Problem to work on - Strip the pictures and reproduce the rest of the listing exactly.

Data excerpts -
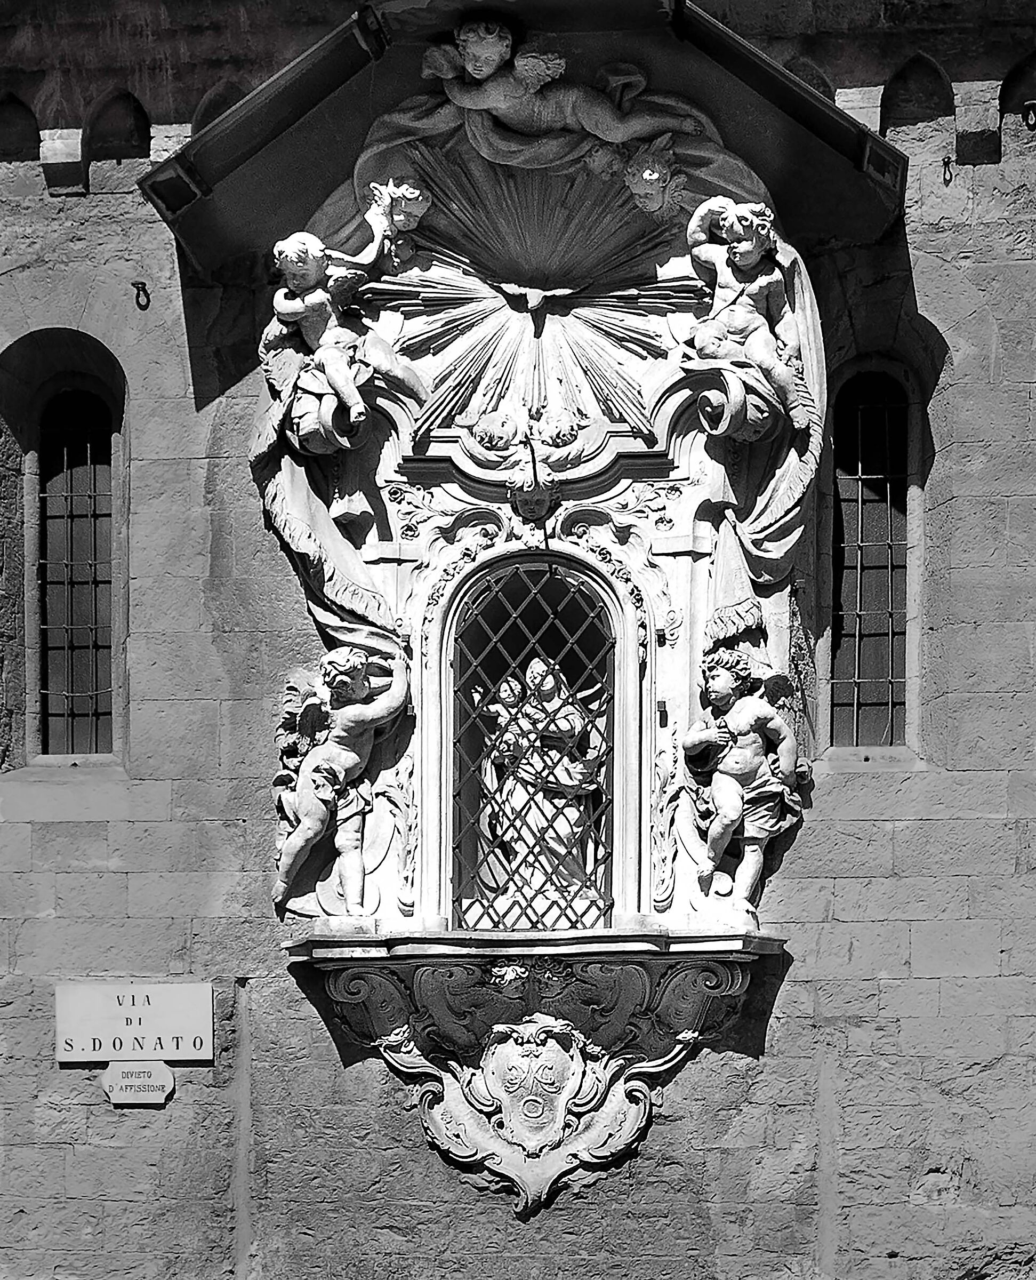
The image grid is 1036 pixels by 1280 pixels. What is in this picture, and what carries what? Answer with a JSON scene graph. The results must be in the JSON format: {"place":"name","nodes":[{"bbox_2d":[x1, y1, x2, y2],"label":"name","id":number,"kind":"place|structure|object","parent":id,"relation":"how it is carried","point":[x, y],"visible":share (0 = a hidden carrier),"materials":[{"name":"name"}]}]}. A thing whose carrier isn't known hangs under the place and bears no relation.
{"place":"outdoors","nodes":[
{"label":"outdoors","id":0,"kind":"place"},
{"bbox_2d":[0,0,1035,1277],"label":"stone wall","id":1,"kind":"structure","parent":0,"point":[859,926],"materials":[{"name":"grey stone"}]},
{"bbox_2d":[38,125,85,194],"label":"corbel","id":2,"kind":"object","parent":1,"relation":"attached to","point":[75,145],"visible":0.88,"materials":[{"name":"stone"}]},
{"bbox_2d":[34,381,117,759],"label":"arched window","id":3,"kind":"structure","parent":1,"relation":"in","point":[53,663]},
{"bbox_2d":[55,982,214,1064],"label":"sign","id":4,"kind":"object","parent":1,"relation":"attached to","point":[188,1032],"visible":0.97,"materials":[{"name":"white stone"}]},
{"bbox_2d":[99,1058,175,1106],"label":"small plaque","id":5,"kind":"object","parent":1,"relation":"attached to","point":[130,1065],"visible":0.96,"materials":[{"name":"stone"}]},
{"bbox_2d":[132,280,150,309],"label":"wall hook","id":6,"kind":"object","parent":1,"relation":"attached to","point":[143,284],"visible":0.95,"materials":[{"name":"black metal"}]},
{"bbox_2d":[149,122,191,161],"label":"corbel","id":7,"kind":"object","parent":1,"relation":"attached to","point":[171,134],"visible":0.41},
{"bbox_2d":[180,3,865,1042],"label":"shrine","id":8,"kind":"object","parent":1,"relation":"attached to","point":[431,871],"visible":0.71,"materials":[{"name":"white stone"}]},
{"bbox_2d":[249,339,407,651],"label":"drape","id":9,"kind":"object","parent":8,"relation":"attached to","point":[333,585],"visible":0.67,"materials":[{"name":"white stone"}]},
{"bbox_2d":[274,642,410,918],"label":"statue","id":10,"kind":"object","parent":8,"relation":"attached to","point":[305,824],"visible":0.99,"materials":[{"name":"white stone"}]},
{"bbox_2d":[266,190,425,452],"label":"statue","id":11,"kind":"object","parent":8,"relation":"attached to","point":[349,400],"visible":0.99,"materials":[{"name":"white stone"}]},
{"bbox_2d":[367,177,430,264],"label":"head","id":12,"kind":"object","parent":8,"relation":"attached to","point":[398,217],"visible":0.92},
{"bbox_2d":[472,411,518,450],"label":"head","id":13,"kind":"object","parent":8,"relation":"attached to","point":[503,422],"visible":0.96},
{"bbox_2d":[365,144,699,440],"label":"sunburst","id":14,"kind":"object","parent":8,"relation":"attached to","point":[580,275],"visible":0.84,"materials":[{"name":"white stone"}]},
{"bbox_2d":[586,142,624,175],"label":"head","id":15,"kind":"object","parent":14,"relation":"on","point":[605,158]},
{"bbox_2d":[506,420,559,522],"label":"head","id":16,"kind":"object","parent":8,"relation":"attached to","point":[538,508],"visible":0.97},
{"bbox_2d":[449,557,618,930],"label":"arched window","id":17,"kind":"structure","parent":8,"relation":"in","point":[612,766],"materials":[{"name":"black metal"}]},
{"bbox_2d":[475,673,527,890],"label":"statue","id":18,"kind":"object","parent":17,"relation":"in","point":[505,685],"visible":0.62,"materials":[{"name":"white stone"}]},
{"bbox_2d":[477,656,605,917],"label":"statue","id":19,"kind":"object","parent":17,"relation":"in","point":[533,663],"visible":0.79,"materials":[{"name":"white stone"}]},
{"bbox_2d":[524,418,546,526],"label":"rod","id":20,"kind":"object","parent":8,"relation":"attached to","point":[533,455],"visible":0.97,"materials":[{"name":"black metal"}]},
{"bbox_2d":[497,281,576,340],"label":"dove","id":21,"kind":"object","parent":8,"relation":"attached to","point":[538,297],"visible":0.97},
{"bbox_2d":[414,20,696,169],"label":"figure","id":22,"kind":"object","parent":8,"relation":"attached to","point":[478,68],"visible":0.97},
{"bbox_2d":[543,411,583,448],"label":"head","id":23,"kind":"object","parent":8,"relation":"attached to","point":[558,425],"visible":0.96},
{"bbox_2d":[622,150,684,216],"label":"head","id":24,"kind":"object","parent":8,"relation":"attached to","point":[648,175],"visible":0.95},
{"bbox_2d":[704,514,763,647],"label":"drape","id":25,"kind":"object","parent":8,"relation":"attached to","point":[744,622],"visible":0.88,"materials":[{"name":"white stone"}]},
{"bbox_2d":[683,641,803,910],"label":"statue","id":26,"kind":"object","parent":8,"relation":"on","point":[736,752],"visible":0.99,"materials":[{"name":"white stone"}]},
{"bbox_2d":[684,191,805,444],"label":"statue","id":27,"kind":"object","parent":8,"relation":"attached to","point":[749,256],"visible":0.97,"materials":[{"name":"white stone"}]},
{"bbox_2d":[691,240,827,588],"label":"drape","id":28,"kind":"object","parent":8,"relation":"attached to","point":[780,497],"visible":0.62,"materials":[{"name":"white stone"}]},
{"bbox_2d":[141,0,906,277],"label":"canopy","id":29,"kind":"object","parent":1,"relation":"attached to","point":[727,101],"visible":0.55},
{"bbox_2d":[290,933,783,1220],"label":"stone ledge","id":30,"kind":"object","parent":1,"relation":"attached to","point":[588,1134],"visible":0.88,"materials":[{"name":"stone"}]},
{"bbox_2d":[475,1013,595,1153],"label":"coat of arms","id":31,"kind":"object","parent":30,"relation":"attached to","point":[525,1065],"visible":0.96},
{"bbox_2d":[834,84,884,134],"label":"corbel","id":32,"kind":"object","parent":1,"relation":"attached to","point":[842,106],"visible":0.41,"materials":[{"name":"white stone"}]},
{"bbox_2d":[829,366,911,752],"label":"arched window","id":33,"kind":"structure","parent":1,"relation":"in","point":[886,663],"materials":[{"name":"glass"}]},
{"bbox_2d":[940,155,954,182],"label":"wall hook","id":34,"kind":"object","parent":1,"relation":"attached to","point":[944,161],"visible":0.91,"materials":[{"name":"black metal"}]},
{"bbox_2d":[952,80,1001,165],"label":"corbel","id":35,"kind":"object","parent":1,"relation":"attached to","point":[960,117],"visible":0.88,"materials":[{"name":"stone"}]},
{"bbox_2d":[1021,99,1035,129],"label":"iron hook","id":36,"kind":"object","parent":1,"relation":"attached to","point":[1026,106],"visible":0.96,"materials":[{"name":"metal"}]}
]}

Written answer -
The image grid is 1036 pixels by 1280 pixels. What is in this picture, and what carries what? Answer with a JSON scene graph. The results must be in the JSON format: {"place":"name","nodes":[{"bbox_2d":[x1, y1, x2, y2],"label":"name","id":number,"kind":"place|structure|object","parent":id,"relation":"how it is carried","point":[x, y],"visible":share (0 = a hidden carrier),"materials":[{"name":"name"}]}]}. A thing whose carrier isn't known hangs under the place and bears no relation.
{"place":"outdoors","nodes":[
{"label":"outdoors","id":0,"kind":"place"},
{"bbox_2d":[0,0,1035,1277],"label":"stone wall","id":1,"kind":"structure","parent":0,"point":[859,926],"materials":[{"name":"grey stone"}]},
{"bbox_2d":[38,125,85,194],"label":"corbel","id":2,"kind":"object","parent":1,"relation":"attached to","point":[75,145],"visible":0.88,"materials":[{"name":"stone"}]},
{"bbox_2d":[34,381,117,759],"label":"arched window","id":3,"kind":"structure","parent":1,"relation":"in","point":[53,663]},
{"bbox_2d":[55,982,214,1064],"label":"sign","id":4,"kind":"object","parent":1,"relation":"attached to","point":[188,1032],"visible":0.97,"materials":[{"name":"white stone"}]},
{"bbox_2d":[99,1058,175,1106],"label":"small plaque","id":5,"kind":"object","parent":1,"relation":"attached to","point":[130,1065],"visible":0.96,"materials":[{"name":"stone"}]},
{"bbox_2d":[132,280,150,309],"label":"wall hook","id":6,"kind":"object","parent":1,"relation":"attached to","point":[143,284],"visible":0.95,"materials":[{"name":"black metal"}]},
{"bbox_2d":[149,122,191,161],"label":"corbel","id":7,"kind":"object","parent":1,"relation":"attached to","point":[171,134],"visible":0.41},
{"bbox_2d":[180,3,865,1042],"label":"shrine","id":8,"kind":"object","parent":1,"relation":"attached to","point":[431,871],"visible":0.71,"materials":[{"name":"white stone"}]},
{"bbox_2d":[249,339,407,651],"label":"drape","id":9,"kind":"object","parent":8,"relation":"attached to","point":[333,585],"visible":0.67,"materials":[{"name":"white stone"}]},
{"bbox_2d":[274,642,410,918],"label":"statue","id":10,"kind":"object","parent":8,"relation":"attached to","point":[305,824],"visible":0.99,"materials":[{"name":"white stone"}]},
{"bbox_2d":[266,190,425,452],"label":"statue","id":11,"kind":"object","parent":8,"relation":"attached to","point":[349,400],"visible":0.99,"materials":[{"name":"white stone"}]},
{"bbox_2d":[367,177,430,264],"label":"head","id":12,"kind":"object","parent":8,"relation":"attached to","point":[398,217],"visible":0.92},
{"bbox_2d":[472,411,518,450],"label":"head","id":13,"kind":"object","parent":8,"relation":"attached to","point":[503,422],"visible":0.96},
{"bbox_2d":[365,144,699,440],"label":"sunburst","id":14,"kind":"object","parent":8,"relation":"attached to","point":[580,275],"visible":0.84,"materials":[{"name":"white stone"}]},
{"bbox_2d":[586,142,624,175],"label":"head","id":15,"kind":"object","parent":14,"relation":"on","point":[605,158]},
{"bbox_2d":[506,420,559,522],"label":"head","id":16,"kind":"object","parent":8,"relation":"attached to","point":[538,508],"visible":0.97},
{"bbox_2d":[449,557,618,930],"label":"arched window","id":17,"kind":"structure","parent":8,"relation":"in","point":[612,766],"materials":[{"name":"black metal"}]},
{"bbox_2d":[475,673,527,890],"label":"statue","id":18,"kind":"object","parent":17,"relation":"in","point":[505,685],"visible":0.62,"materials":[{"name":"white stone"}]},
{"bbox_2d":[477,656,605,917],"label":"statue","id":19,"kind":"object","parent":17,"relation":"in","point":[533,663],"visible":0.79,"materials":[{"name":"white stone"}]},
{"bbox_2d":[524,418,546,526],"label":"rod","id":20,"kind":"object","parent":8,"relation":"attached to","point":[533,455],"visible":0.97,"materials":[{"name":"black metal"}]},
{"bbox_2d":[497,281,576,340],"label":"dove","id":21,"kind":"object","parent":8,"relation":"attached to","point":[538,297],"visible":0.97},
{"bbox_2d":[414,20,696,169],"label":"figure","id":22,"kind":"object","parent":8,"relation":"attached to","point":[478,68],"visible":0.97},
{"bbox_2d":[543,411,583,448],"label":"head","id":23,"kind":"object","parent":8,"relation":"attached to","point":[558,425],"visible":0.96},
{"bbox_2d":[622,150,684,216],"label":"head","id":24,"kind":"object","parent":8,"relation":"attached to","point":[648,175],"visible":0.95},
{"bbox_2d":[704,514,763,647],"label":"drape","id":25,"kind":"object","parent":8,"relation":"attached to","point":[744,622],"visible":0.88,"materials":[{"name":"white stone"}]},
{"bbox_2d":[683,641,803,910],"label":"statue","id":26,"kind":"object","parent":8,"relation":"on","point":[736,752],"visible":0.99,"materials":[{"name":"white stone"}]},
{"bbox_2d":[684,191,805,444],"label":"statue","id":27,"kind":"object","parent":8,"relation":"attached to","point":[749,256],"visible":0.97,"materials":[{"name":"white stone"}]},
{"bbox_2d":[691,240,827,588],"label":"drape","id":28,"kind":"object","parent":8,"relation":"attached to","point":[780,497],"visible":0.62,"materials":[{"name":"white stone"}]},
{"bbox_2d":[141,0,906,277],"label":"canopy","id":29,"kind":"object","parent":1,"relation":"attached to","point":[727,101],"visible":0.55},
{"bbox_2d":[290,933,783,1220],"label":"stone ledge","id":30,"kind":"object","parent":1,"relation":"attached to","point":[588,1134],"visible":0.88,"materials":[{"name":"stone"}]},
{"bbox_2d":[475,1013,595,1153],"label":"coat of arms","id":31,"kind":"object","parent":30,"relation":"attached to","point":[525,1065],"visible":0.96},
{"bbox_2d":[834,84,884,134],"label":"corbel","id":32,"kind":"object","parent":1,"relation":"attached to","point":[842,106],"visible":0.41,"materials":[{"name":"white stone"}]},
{"bbox_2d":[829,366,911,752],"label":"arched window","id":33,"kind":"structure","parent":1,"relation":"in","point":[886,663],"materials":[{"name":"glass"}]},
{"bbox_2d":[940,155,954,182],"label":"wall hook","id":34,"kind":"object","parent":1,"relation":"attached to","point":[944,161],"visible":0.91,"materials":[{"name":"black metal"}]},
{"bbox_2d":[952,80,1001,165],"label":"corbel","id":35,"kind":"object","parent":1,"relation":"attached to","point":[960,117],"visible":0.88,"materials":[{"name":"stone"}]},
{"bbox_2d":[1021,99,1035,129],"label":"iron hook","id":36,"kind":"object","parent":1,"relation":"attached to","point":[1026,106],"visible":0.96,"materials":[{"name":"metal"}]}
]}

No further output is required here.